Of  late, sections of the Press have been pushing forward two items for the consideration of his Excellency President Ernest Bai Koroma. The one that has been direct and persistent has to do with an impending cabinet reshuffle; many think it is now overdue and there have been suggestions as to who will fall victim to the President’s guillotine. They have had as their authority “unusually reliable or impeccable sources in state house” who leaked the President’s secret on condition of remaining anonymous. (Photo:  Dr. Sama Banya)

Well, their readers have waited week after week, now running into months and State House has not as much as whispered about a reshuffle. The nearest thing to that is the President being quoted as saying that his reshuffle would be sprung as a surprise. Surely to continue with such speculation is an exercise in futility. Why not simply sit quietly and wait especially as his Excellency had his reason for appointing any individual to his cabinet.

The other matter has to do with the performance of the current Deputy Minister of Health; we all agree that he is doing an excellent job and yet still it has not pleased the President to promote the young man. It may well be that Sheku Koroma’s removal as the substantive minister is temporary and that as both he and a deputy minister of Internal Affairs have boasted, the President may well be thinking of reinstating him or redeploying him. After all reports say he still uses his former official vehicle and has a police security attached to him. I don’t think it is in Mohamed Koroma’s interest that his boss would appear to be under pressure to promote him.

By the time you digest this peace the versatile deputy minister will be the recipient of a well deserved award from some of his former colleagues. I would admonish him not to lose patience because even the nonagenarian Puawui believes he is a better minister than he was as a managing pro APC editor.

The leader of the opposition Sierra Leone Peoples Party, (SLPP) had written a letter to President Ernest Koroma raising certain issues with him. He has also sent a very well thought out and well meaning New Year message to the party faithful and to all others interested in maintaining the democratic process. He gave his view and a matured one at that, on what has turned out to be a controversial GST. The opposition leader endorses the system but stated that he had problems with its implementation and why.

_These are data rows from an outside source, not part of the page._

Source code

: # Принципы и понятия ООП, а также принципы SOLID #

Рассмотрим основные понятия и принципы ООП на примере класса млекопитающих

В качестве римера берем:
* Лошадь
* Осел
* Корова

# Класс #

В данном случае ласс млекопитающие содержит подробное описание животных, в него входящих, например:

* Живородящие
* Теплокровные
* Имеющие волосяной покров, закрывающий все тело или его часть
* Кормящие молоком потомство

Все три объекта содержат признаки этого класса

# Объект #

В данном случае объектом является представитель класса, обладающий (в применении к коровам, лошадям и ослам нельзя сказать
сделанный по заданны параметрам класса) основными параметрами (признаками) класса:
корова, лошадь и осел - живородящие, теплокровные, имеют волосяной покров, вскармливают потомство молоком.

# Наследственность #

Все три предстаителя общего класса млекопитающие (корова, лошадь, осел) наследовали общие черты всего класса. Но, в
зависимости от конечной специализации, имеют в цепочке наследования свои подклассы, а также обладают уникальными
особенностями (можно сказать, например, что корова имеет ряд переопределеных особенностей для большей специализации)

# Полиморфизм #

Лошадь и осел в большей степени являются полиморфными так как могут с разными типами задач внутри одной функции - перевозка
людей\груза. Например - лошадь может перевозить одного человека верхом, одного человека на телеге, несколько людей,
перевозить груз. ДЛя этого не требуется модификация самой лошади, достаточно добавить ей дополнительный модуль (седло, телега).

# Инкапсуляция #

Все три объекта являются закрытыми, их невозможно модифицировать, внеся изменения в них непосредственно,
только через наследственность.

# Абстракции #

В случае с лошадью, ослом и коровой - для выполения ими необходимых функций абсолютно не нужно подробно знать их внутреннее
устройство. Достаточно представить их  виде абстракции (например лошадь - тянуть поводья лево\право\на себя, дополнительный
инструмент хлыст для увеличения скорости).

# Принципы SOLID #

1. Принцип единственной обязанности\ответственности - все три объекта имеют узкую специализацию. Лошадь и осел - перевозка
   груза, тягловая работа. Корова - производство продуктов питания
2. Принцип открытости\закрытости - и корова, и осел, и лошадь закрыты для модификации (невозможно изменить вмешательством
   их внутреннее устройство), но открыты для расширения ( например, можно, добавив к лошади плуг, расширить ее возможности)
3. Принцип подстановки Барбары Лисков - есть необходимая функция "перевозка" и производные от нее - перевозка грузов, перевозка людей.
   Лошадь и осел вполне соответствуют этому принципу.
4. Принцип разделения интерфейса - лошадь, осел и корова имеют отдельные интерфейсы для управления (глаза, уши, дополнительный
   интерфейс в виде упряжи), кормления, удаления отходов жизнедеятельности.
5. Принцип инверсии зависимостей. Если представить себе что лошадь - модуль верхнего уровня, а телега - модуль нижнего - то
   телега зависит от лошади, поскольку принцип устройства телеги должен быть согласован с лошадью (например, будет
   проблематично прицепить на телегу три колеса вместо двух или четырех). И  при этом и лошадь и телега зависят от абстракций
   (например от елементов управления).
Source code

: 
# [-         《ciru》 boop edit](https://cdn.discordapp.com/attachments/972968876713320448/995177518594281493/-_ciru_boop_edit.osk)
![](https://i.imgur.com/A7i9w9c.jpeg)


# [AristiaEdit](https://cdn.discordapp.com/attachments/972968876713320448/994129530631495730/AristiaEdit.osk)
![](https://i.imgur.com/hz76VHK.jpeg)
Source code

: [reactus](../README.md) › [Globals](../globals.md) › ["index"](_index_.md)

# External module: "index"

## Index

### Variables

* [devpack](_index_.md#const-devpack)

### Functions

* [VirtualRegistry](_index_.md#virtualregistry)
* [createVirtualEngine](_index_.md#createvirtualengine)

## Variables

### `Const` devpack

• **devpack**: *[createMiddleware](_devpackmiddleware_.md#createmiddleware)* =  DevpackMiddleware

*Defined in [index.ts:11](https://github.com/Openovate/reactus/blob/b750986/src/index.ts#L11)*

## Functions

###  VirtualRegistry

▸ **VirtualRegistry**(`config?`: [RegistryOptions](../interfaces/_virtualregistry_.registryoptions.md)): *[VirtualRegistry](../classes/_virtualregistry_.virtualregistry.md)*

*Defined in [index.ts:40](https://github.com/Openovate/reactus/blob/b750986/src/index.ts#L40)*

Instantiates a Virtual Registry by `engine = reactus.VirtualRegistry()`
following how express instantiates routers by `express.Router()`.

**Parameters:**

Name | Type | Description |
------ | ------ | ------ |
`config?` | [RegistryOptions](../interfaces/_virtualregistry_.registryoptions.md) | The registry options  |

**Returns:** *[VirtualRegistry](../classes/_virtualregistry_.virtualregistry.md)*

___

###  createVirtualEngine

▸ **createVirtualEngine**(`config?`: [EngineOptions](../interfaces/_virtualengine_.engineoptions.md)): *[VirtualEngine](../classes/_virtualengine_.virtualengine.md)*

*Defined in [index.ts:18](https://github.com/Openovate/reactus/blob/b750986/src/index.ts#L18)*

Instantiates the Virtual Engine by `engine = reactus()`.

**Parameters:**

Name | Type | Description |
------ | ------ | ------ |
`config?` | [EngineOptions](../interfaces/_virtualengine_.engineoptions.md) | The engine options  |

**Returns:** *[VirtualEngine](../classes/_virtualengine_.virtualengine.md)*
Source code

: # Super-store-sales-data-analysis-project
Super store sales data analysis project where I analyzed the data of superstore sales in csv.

UN radio’s Claudia Anthony interviewed him very exhaustively on that position and most listeners believe that he was very lucid in his answers to that and to other issues raised in that message. There was no prevarication on his part. Prior to that interview the For di People newspaper had referred to John Benjamin and Sama Banya as people who constantly lied to their people. The newspaper may disagree with our views but to refer to them as lies is rather farfetched. It would be useful if the editor would point out such instances of lying so that the reading public may decide for themselves.

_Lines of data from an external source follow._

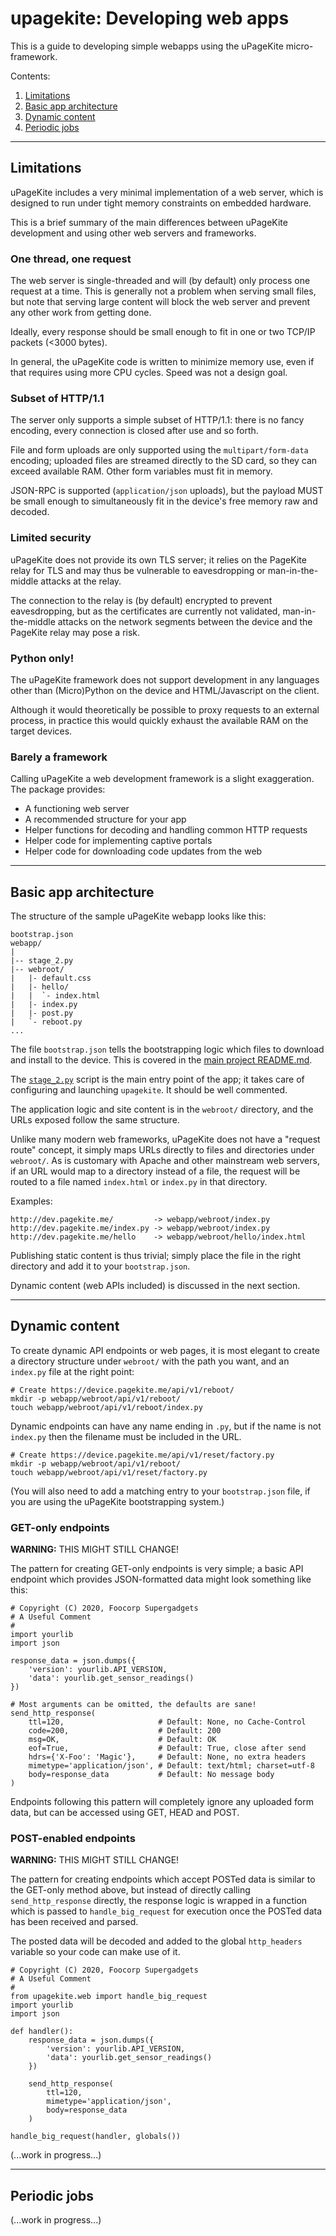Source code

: # upagekite: Developing web apps

This is a guide to developing simple webapps using the uPageKite
micro-framework.

Contents:

1. [Limitations](#limitations)
2. [Basic app architecture](#basic-app-architecture)
3. [Dynamic content](#dynamic-content)
4. [Periodic jobs](#periodic-jobs)


-----------------------------------------------------------------------
## Limitations

uPageKite includes a very minimal implementation of a web server, which
is designed to run under tight memory constraints on embedded hardware.

This is a brief summary of the main differences between uPageKite
development and using other web servers and frameworks. 

### One thread, one request

The web server is single-threaded and will (by default) only process one
request at a time. This is generally not a problem when serving small
files, but note that serving large content will block the web server and
prevent any other work from getting done.

Ideally, every response should be small enough to fit in one or two
TCP/IP packets (<3000 bytes).

In general, the uPageKite code is written to minimize memory use, even
if that requires using more CPU cycles. Speed was not a design goal.

### Subset of HTTP/1.1

The server only supports a simple subset of HTTP/1.1: there is no fancy
encoding, every connection is closed after use and so forth.

File and form uploads are only supported using the `multipart/form-data`
encoding; uploaded files are streamed directly to the SD card, so they
can exceed available RAM. Other form variables must fit in memory.

JSON-RPC is supported (`application/json` uploads), but the payload MUST
be small enough to simultaneously fit in the device's free memory raw
and decoded.

### Limited security

uPageKite does not provide its own TLS server; it relies on the PageKite
relay for TLS and may thus be vulnerable to eavesdropping or
man-in-the-middle attacks at the relay.

The connection to the relay is (by default) encrypted to prevent
eavesdropping, but as the certificates are currently not validated,
man-in-the-middle attacks on the network segments between the device and
the PageKite relay may pose a risk.

### Python only!

The uPageKite framework does not support development in any languages
other than (Micro)Python on the device and HTML/Javascript on the
client.

Although it would theoretically be possible to proxy requests to an
external process, in practice this would quickly exhaust the available
RAM on the target devices.

### Barely a framework

Calling uPageKite a web development framework is a slight exaggeration.
The package provides:

* A functioning web server
* A recommended structure for your app
* Helper functions for decoding and handling common HTTP requests
* Helper code for implementing captive portals
* Helper code for downloading code updates from the web


-----------------------------------------------------------------------
## Basic app architecture

The structure of the sample uPageKite webapp looks like this:

    bootstrap.json 
    webapp/
    |
    |-- stage_2.py
    |-- webroot/
    |   |- default.css
    |   |- hello/
    |   |  `- index.html
    |   |- index.py
    |   |- post.py
    |   `- reboot.py
    ...


The file `bootstrap.json` tells the bootstrapping logic which files
to download and install to the device. This is covered in the [main
project README.md](../README.md).

The [`stage_2.py`](stage_2.py) script is the main entry point of the
app; it takes care of configuring and launching `upagekite`. It should
be well commented.

The application logic and site content is in the `webroot/` directory,
and the URLs exposed follow the same structure.

Unlike many modern web frameworks, uPageKite does not have a "request
route" concept, it simply maps URLs directly to files and directories
under `webroot/`. As is customary with Apache and other mainstream web
servers, if an URL would map to a directory instead of a file, the
request will be routed to a file named `index.html` or `index.py` in
that directory.

Examples:

    http://dev.pagekite.me/         -> webapp/webroot/index.py
    http://dev.pagekite.me/index.py -> webapp/webroot/index.py
    http://dev.pagekite.me/hello    -> webapp/webroot/hello/index.html

Publishing static content is thus trivial; simply place the file in the
right directory and add it to your `bootstrap.json`.

Dynamic content (web APIs included) is discussed in the next section.


-----------------------------------------------------------------------
## Dynamic content

To create dynamic API endpoints or web pages, it is most elegant to
create a directory structure under `webroot/` with the path you want,
and an `index.py` file at the right point:

    # Create https://device.pagekite.me/api/v1/reboot/
    mkdir -p webapp/webroot/api/v1/reboot/
    touch webapp/webroot/api/v1/reboot/index.py

Dynamic endpoints can have any name ending in `.py`, but if the name
is not `index.py` then the filename must be included in the URL.

    # Create https://device.pagekite.me/api/v1/reset/factory.py
    mkdir -p webapp/webroot/api/v1/reboot/
    touch webapp/webroot/api/v1/reset/factory.py

(You will also need to add a matching entry to your `bootstrap.json`
file, if you are using the uPageKite bootstrapping system.)

### GET-only endpoints

**WARNING:** THIS MIGHT STILL CHANGE!

The pattern for creating GET-only endpoints is very simple; a basic
API endpoint which provides JSON-formatted data might look something
like this:

    # Copyright (C) 2020, Foocorp Supergadgets
    # A Useful Comment
    #
    import yourlib
    import json
    
    response_data = json.dumps({
        'version': yourlib.API_VERSION,
        'data': yourlib.get_sensor_readings()
    })
    
    # Most arguments can be omitted, the defaults are sane!
    send_http_response(
        ttl=120,                     # Default: None, no Cache-Control
        code=200,                    # Default: 200
        msg=OK,                      # Default: OK
        eof=True,                    # Default: True, close after send
        hdrs={'X-Foo': 'Magic'},     # Default: None, no extra headers
        mimetype='application/json', # Default: text/html; charset=utf-8
        body=response_data           # Default: No message body
    )

Endpoints following this pattern will completely ignore any uploaded
form data, but can be accessed using GET, HEAD and POST.


### POST-enabled endpoints

**WARNING:** THIS MIGHT STILL CHANGE!

The pattern for creating endpoints which accept POSTed data is similar
to the GET-only method above, but instead of directly calling
`send_http_response` directly, the response logic is wrapped in a
function which is passed to `handle_big_request` for execution once the
POSTed data has been received and parsed.

The posted data will be decoded and added to the global `http_headers`
variable so your code can make use of it.

    # Copyright (C) 2020, Foocorp Supergadgets
    # A Useful Comment
    #
    from upagekite.web import handle_big_request
    import yourlib
    import json

    def handler():
        response_data = json.dumps({
            'version': yourlib.API_VERSION,
            'data': yourlib.get_sensor_readings()
        })
    
        send_http_response(
            ttl=120,
            mimetype='application/json',
            body=response_data
        )

    handle_big_request(handler, globals())


(...work in progress...)


-----------------------------------------------------------------------
## Periodic jobs
        
(...work in progress...)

Now if in the present economic climate, which has been aggravated by the ruling APC’s inability to deal with it effectively, one were to say, and indeed it has been said that President Koroma had transformed the lives of Sierra Leoneans who have never had it so good, then it would be tantamount to lying to the people. Again I wonder whether such people listened to UN radio as its correspondent spoke to people on Sani Abacher Street and elsewhere, not only on the negative effects of the GST but on the downturn economic situation. The women interviewed gave the price of a tie of potatoes and other essential food stuffs. But then people with empty stomachs have danced to the tune of “gee dem chance, tiday betteh pass yesterday.”